Earth's First and Latest Green Lanterns
In Green Lantern #100, Kyle Rayner met a time-displaced Hal Jordan – specifically a freshly minted, new-to-the-job Hal Jordan. He’d only recently been made a Green Lantern and had yet to go on several adventures with the Justice League and the other members of the Corps. So the natural thing for Kyle to do was inform Hal of his dark future as the villain Parallax, right? Not so much, as the shock of information nearly destroyed the man’s sanity. He lashed out at Kyle, destroying the monument made in his honor and flew off in grief. Kyle chose to wait him out, trusting that the man Hal used to be would know to do the right thing. His trust was well founded, as Hal saved a bus full of disabled schoolchildren from an oncoming train. He may’ve become a villain in the distant future, but at the then-present, he was still a righteous hero.
The Tomorrow Titans
In Teen Titans #17, the Titans find themselves ten years into the future and are confronted by a darker reality than one they’d expected. For one thing, the future Titans – comprised of Batman (Tim Drake,) Superman (Conner Kent,) Wonder Woman (Cassandra Sandsmark,) Animal Man (Gar Logan,) Dark Raven and Aquawoman – are borderline evil, torturing and killing their enemies to justify making the world a better place. Bat-Tim in particular has mass graves of Batman’s rogues gallery and uses the gun that killed Thomas and Martha Wayne. Horrified by what they may become, the Teen Titans are rescued by Titans East of the Future – a rebellion team made up of the future Cyborg and other heroes. They inform the younger Titans that sticking together – not breaking apart – is what will save the future. They help the team return to their natural timeline, but not without some PTSD. Robin and Superboy took to seeing their future versions the worst, and promised to stay friends no matter what darkness comes their way.

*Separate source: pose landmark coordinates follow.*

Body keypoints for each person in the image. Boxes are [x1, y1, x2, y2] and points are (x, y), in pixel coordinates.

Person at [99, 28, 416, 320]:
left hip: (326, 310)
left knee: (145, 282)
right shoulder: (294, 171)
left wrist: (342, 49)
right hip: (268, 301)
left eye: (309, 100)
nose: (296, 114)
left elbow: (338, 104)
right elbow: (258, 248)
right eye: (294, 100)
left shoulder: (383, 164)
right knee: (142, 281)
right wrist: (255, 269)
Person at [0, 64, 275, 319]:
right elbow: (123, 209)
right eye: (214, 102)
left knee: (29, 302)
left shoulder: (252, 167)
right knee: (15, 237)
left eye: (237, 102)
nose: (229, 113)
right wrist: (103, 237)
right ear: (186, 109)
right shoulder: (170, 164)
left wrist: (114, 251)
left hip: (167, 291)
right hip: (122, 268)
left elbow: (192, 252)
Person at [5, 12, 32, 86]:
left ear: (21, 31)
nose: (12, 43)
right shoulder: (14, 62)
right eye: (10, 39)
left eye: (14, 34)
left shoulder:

Old Supergirl meets New Supergirl
In the final issues of the 1996 Supergirl series, Linda Danvers encounters a younger, vibrant iteration of the Girl of Steel in a rocket ship not unlike the one depicted in her Silver Age appearance. This Kara Zor-El was indeed the Pre-Crisis version, sent across dimensions by the cosmic being The Fatalist. Although Linda had taken to training Kara in how to be a hero, the Spectre (Hal Jordan) soon arrived and informed her that Kara was destined to sacrifice her life in the Crisis. Linda ended up switching places with Kara, traveled to Pre-Crisis DC and eventually married that world’s Superman, giving birth to a daughter named Ariella. Ultimately, such changes to the course of time couldn’t stand to Linda returned to her Earth and traded back with Kara, then retired from the role of Supergirl as she felt she didn’t live up to the heroic image held up by her Silver Age counterpart.